* [MATERIAL PROVIDED]
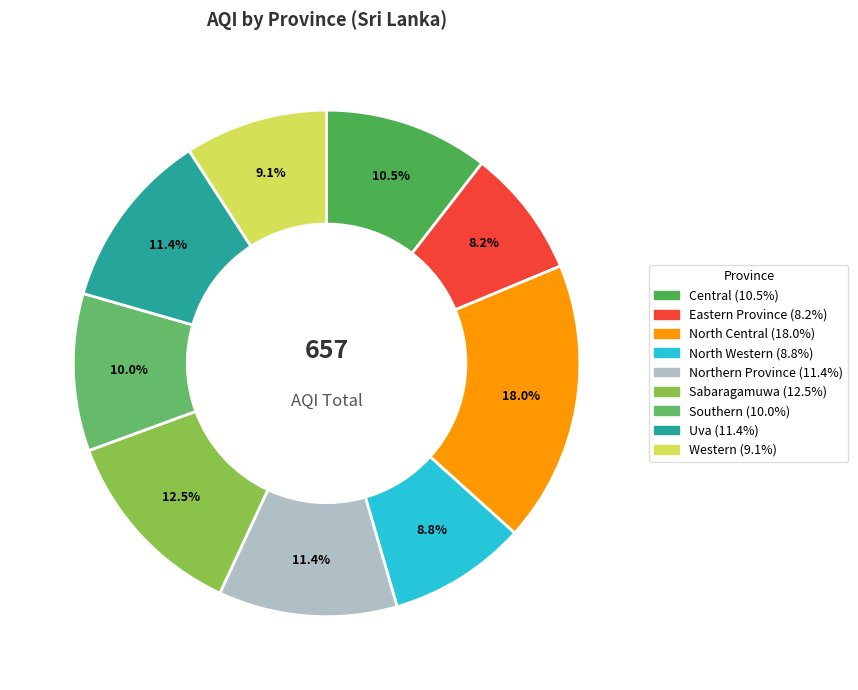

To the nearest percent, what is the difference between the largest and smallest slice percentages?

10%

...

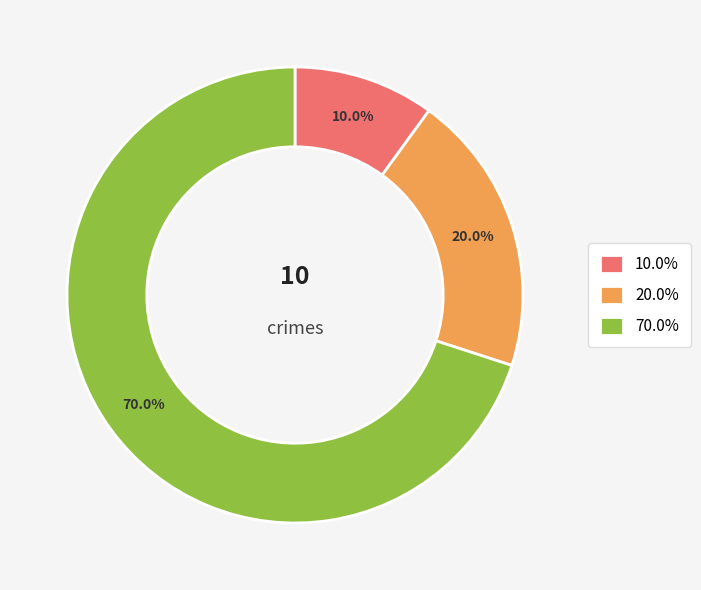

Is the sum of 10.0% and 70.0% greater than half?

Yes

==

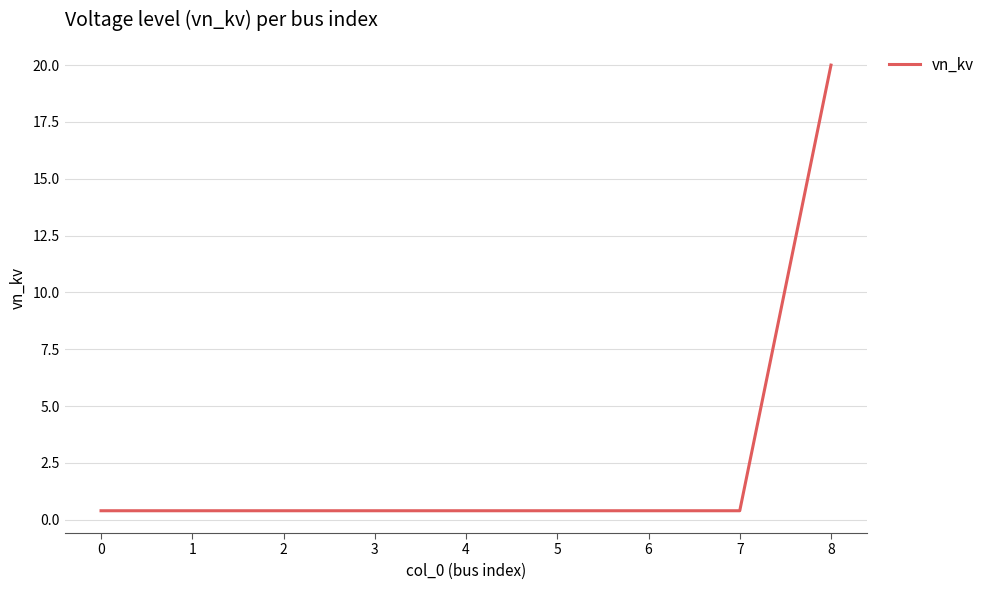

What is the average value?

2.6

* [PROBLEM TO WORK ON]
Report every line above that contains the string "percentages", copying each one in full.

* [RESPONSE TO THIS TASK]
To the nearest percent, what is the difference between the largest and smallest slice percentages?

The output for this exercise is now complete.